SOURCE EXTRACT ->
# # # #
Your best 'Gigabit Wi-Fi' resources

"Gigabit" Wi-Fi has reached a point where it's now being deployed by some early adopters. There are more 802.11ac resources test data, anecdotal observations, hands-on experience and more products than ever before.

WLAN vendors are announcing new 11ac access points. Device makers are building in 11ac radios. Equipment vendors are offering more adapters and dongles.

[ALSO:802.11ac 'gigabit Wi-Fi' starts to show potential, limits]

Here's a sampling of resources as of October 2013, from Network World, and other sites.

IN DEPTH:11ac will be faster, but how much faster really? 

Our first enterprise-class 11ac access point tests, by Eric Geier: "Super-fast Wi-Fi: Cisco, Ubiquiti access points top out at nearly 400Mbps"  Products tested: Cisco's Aironet 3602I AP with the 802.11ac add-on module; Ubiquiti's UniFi AP AC. 11ac clients used: Edimax AC1200 Wireless Dual-Band USBAdapter (two-stream 802.11ac); ASUS AC1750 Dual-band Wireless PCI-E Adapter (three-stream 802.11ac).

"Getting ready for gigabit Wi-Fi," by consultant, and Network World blogger, Craig Mathias.

From February 2013, our tests of five earlier "consumer" grade 11ac routers, by Wayne Rash: a slideshow of the products,  "Real-world test: 802.11ac routers" and the detailed analysis, "Gigabit Wi-Fi? Not so fast."

More 11ac products are gaining Wi-Fi interoperability certification from the Wi-Fi Alliance, which launched the branding program in June 2013. You can search their database for currently certified products.

Just checking the box labeled "Wi-Fi CERTIFIED ac (Based on IEEE 802.11ac D3.0)" yields 89 products as of Oct. 4, 2013. But these include reference designs and chipsets. You can filter by company, product type and other criteria. This isn't a complete list of what's on the market: if you search by "Apple," there are no listed products, though Apple offers 11ac in Macbook Air laptops, and in AirPort Extreme Base Station access point and AirPort Time Capsule, a wireless hard drive. Check out PCMag's review of the AirPort Extreme, by Samara Lynn.
# # # #
ENTRIES SHOWN ->
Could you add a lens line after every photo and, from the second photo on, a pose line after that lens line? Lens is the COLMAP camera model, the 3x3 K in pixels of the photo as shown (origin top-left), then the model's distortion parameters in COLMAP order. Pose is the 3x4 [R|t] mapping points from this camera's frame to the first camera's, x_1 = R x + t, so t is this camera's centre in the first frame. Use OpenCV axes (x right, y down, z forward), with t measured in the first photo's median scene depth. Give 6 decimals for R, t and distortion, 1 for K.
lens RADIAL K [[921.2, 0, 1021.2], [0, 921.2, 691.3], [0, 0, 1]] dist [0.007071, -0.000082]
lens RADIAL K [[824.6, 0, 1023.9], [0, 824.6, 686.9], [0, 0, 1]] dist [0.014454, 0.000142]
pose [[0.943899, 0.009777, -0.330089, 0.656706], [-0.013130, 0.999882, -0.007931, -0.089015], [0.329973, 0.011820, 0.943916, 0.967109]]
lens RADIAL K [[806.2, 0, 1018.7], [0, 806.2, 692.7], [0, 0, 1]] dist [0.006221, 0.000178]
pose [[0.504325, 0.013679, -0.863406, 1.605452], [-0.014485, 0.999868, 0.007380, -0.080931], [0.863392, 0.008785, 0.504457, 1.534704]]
# # # #
WHAT IS EXPECTED ->
From the Gigabit Wi-Fi text above, set down word for word the passage that opens with the words "[ALSO:802.11ac 'gigabit Wi-Fi'" and closes with "much faster really?".

RESULT FOR THIS EXERCISE ->
[ALSO:802.11ac 'gigabit Wi-Fi' starts to show potential, limits]

Here's a sampling of resources as of October 2013, from Network World, and other sites.

IN DEPTH:11ac will be faster, but how much faster really?